Leticia Robles-Moreno (Ph.D. '17)
Touching Feeling offers an assemblage of open doors in critical theory, pedagogy, and politics to thinking-otherwise. Through a series of essays that condenses the interweaving of academia, art, activism, and intimate spaces, Eve Sedgwick explores affects as a site of aesthetic and political transformation. In the quest for “nondualistic thought and pedagogy,” these essays engage with theoretical discourses, Western Buddhism, political activism, and the everyday practices of teaching and learning. From here, Eve Sedgwick invites us to feel the textures of our own bodies in relation with the world, and to feel the textures that surround us, in order to embrace the political potentiality of alternative knowledges.
“The space of the demonstration was riddled, not only with acoustical sinkholes, but with vast unbridgeable gaps of meaning.
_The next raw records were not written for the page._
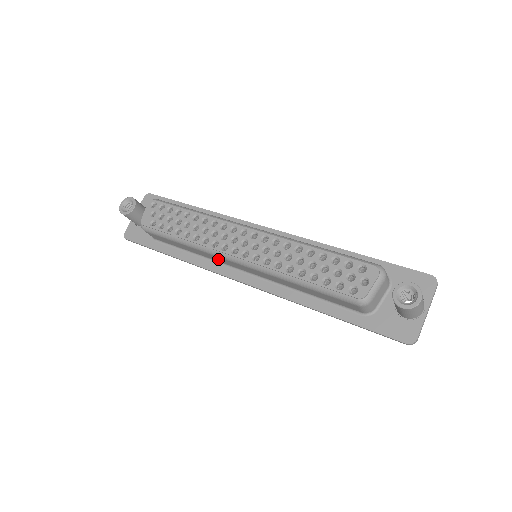
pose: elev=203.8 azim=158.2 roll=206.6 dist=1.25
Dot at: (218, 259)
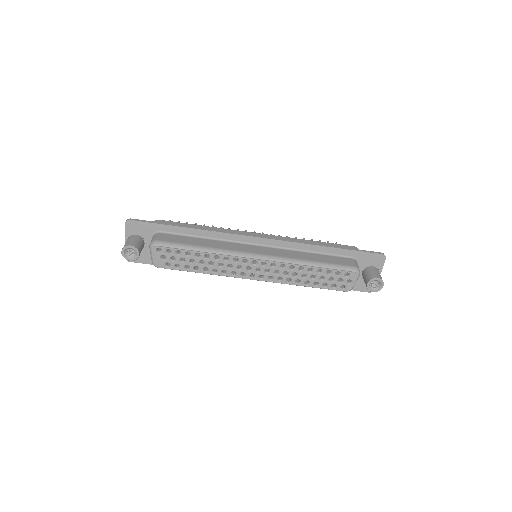
Dot at: occluded
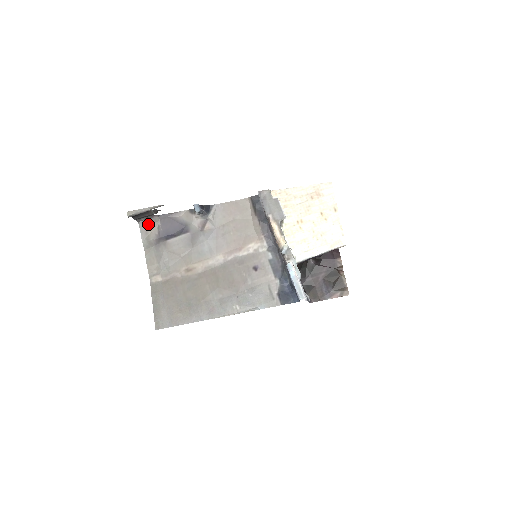
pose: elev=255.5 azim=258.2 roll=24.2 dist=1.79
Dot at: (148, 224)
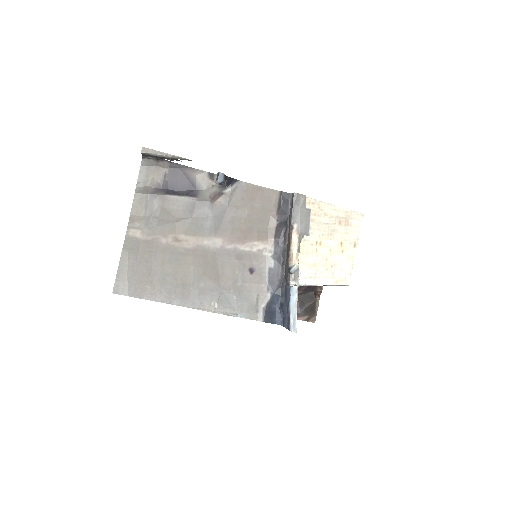
Dot at: (153, 165)
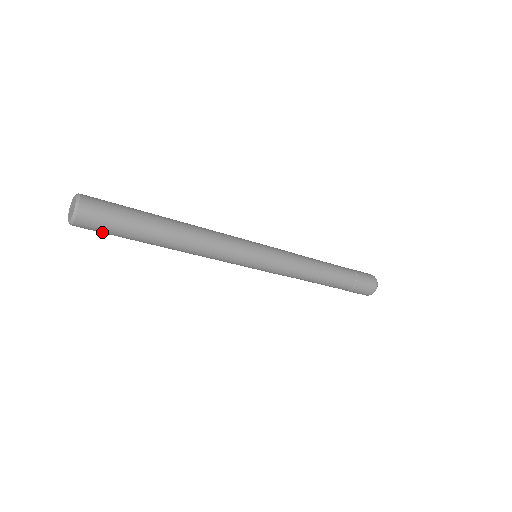
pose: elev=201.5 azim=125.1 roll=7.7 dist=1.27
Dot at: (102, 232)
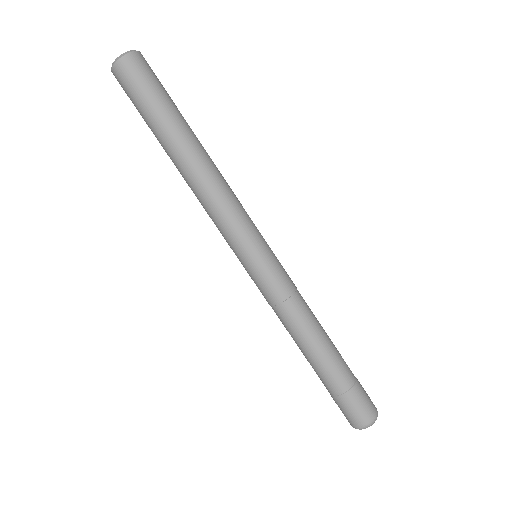
Dot at: (132, 95)
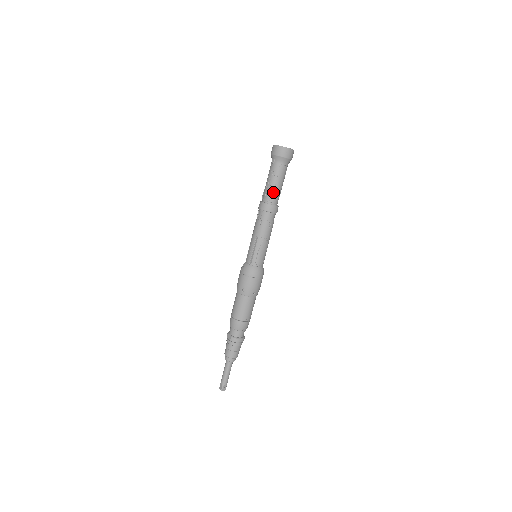
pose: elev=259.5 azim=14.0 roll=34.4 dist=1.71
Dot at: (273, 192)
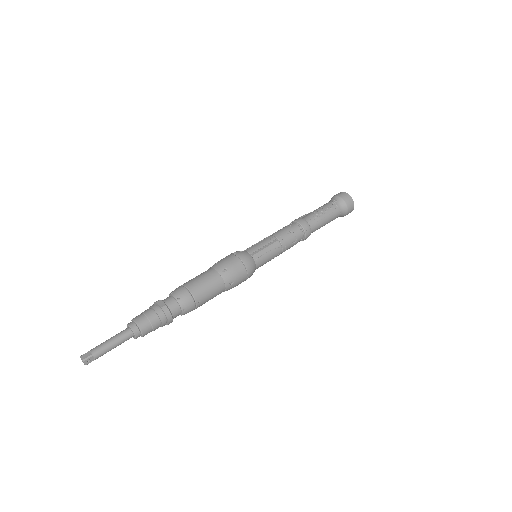
Dot at: (319, 220)
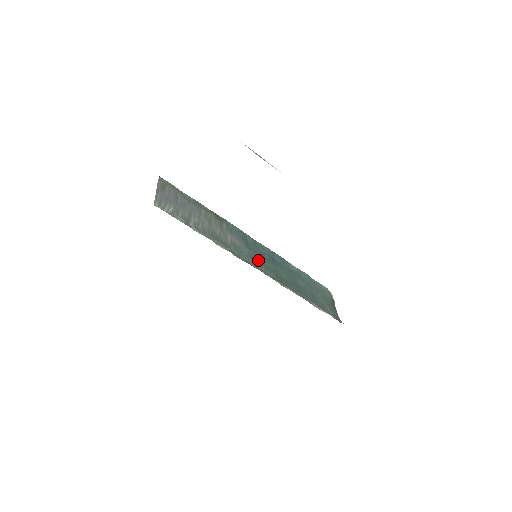
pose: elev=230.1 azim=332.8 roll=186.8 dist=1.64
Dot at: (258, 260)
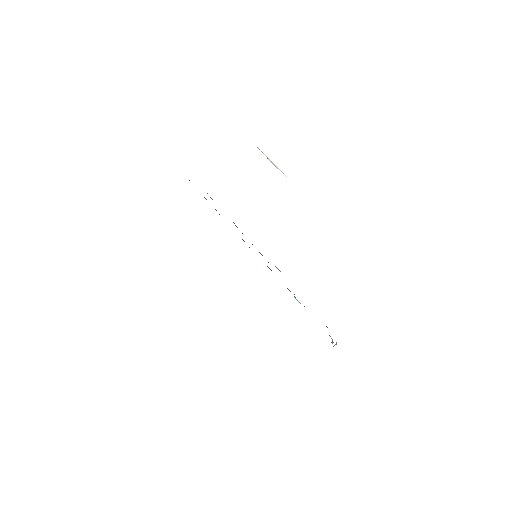
Dot at: occluded
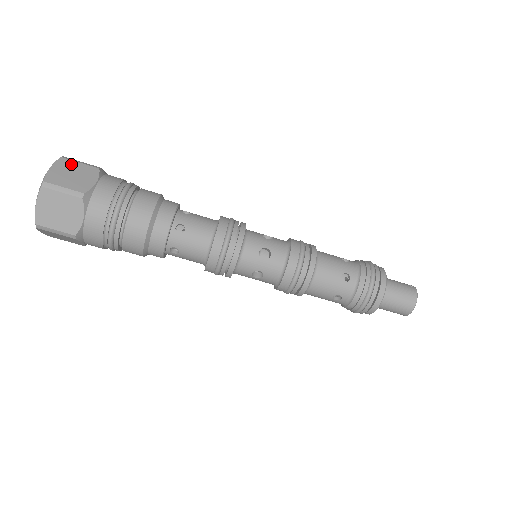
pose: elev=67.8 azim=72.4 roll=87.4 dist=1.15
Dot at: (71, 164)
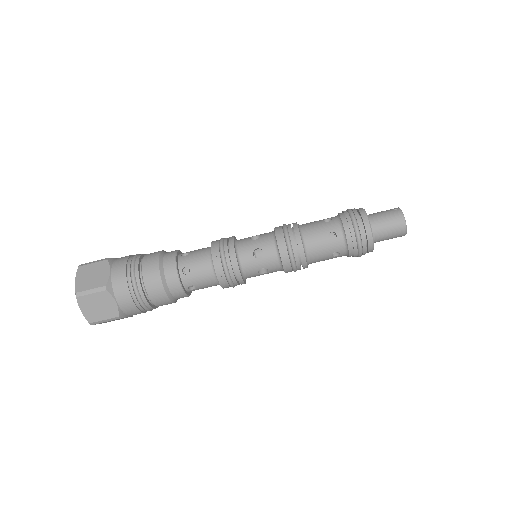
Dot at: (87, 268)
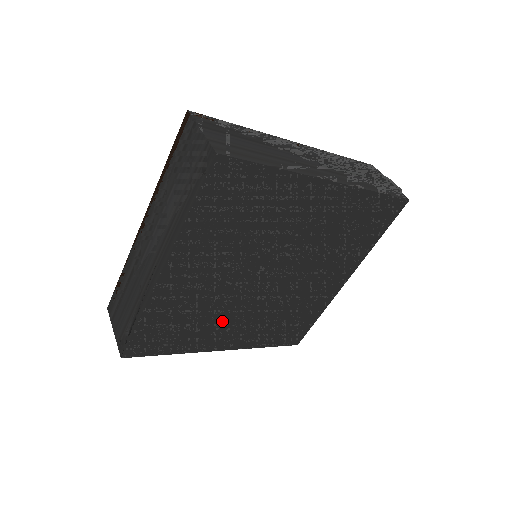
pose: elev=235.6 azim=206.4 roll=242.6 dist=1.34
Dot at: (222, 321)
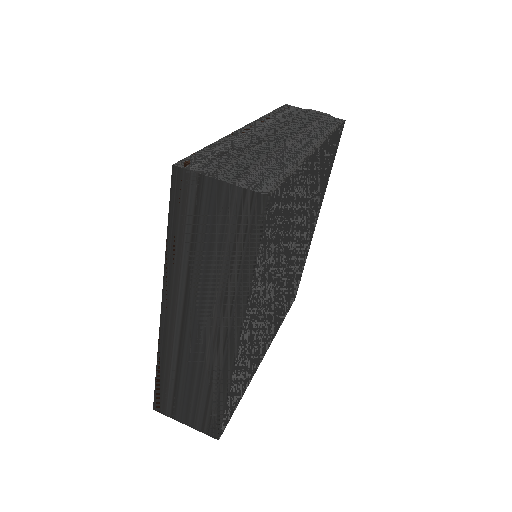
Dot at: (265, 334)
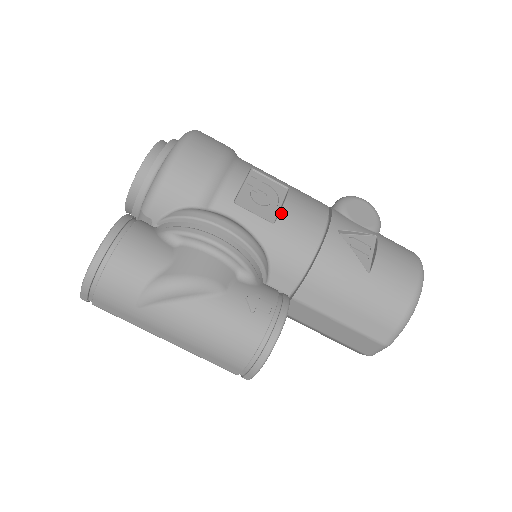
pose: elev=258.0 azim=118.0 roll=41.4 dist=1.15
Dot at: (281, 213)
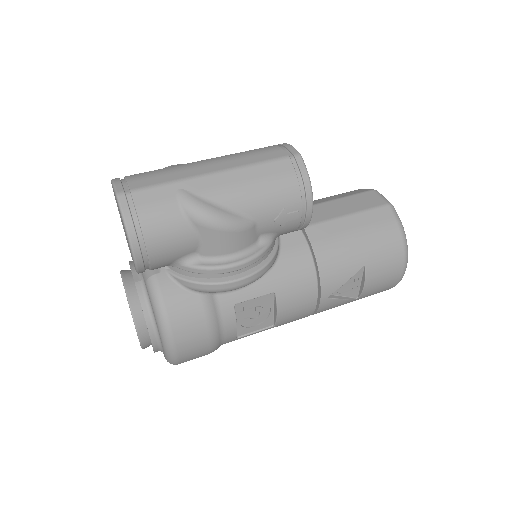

It was in these gaps or from out of them, that the force of any public protest might materialize, but into which, as well, it constantly risked dissolving.” - Eve K. Sedgwick
To be aware of the “gaps of meaning” in political protests – and everywhere – reminds me that there is still work to do in decolonizing academia. Eve Sedgwick goes beyond the Eurocentric canon of knowledge production and explores the in-betweenness of embodied affects. For me, this can be related to the founding gesture of Performance Studies: embracing both the risk and potentiality of alternative spaces for feeling, thinking, learning, and doing. In sum, to disrupt the “either/or” and inhabit the “and/both.”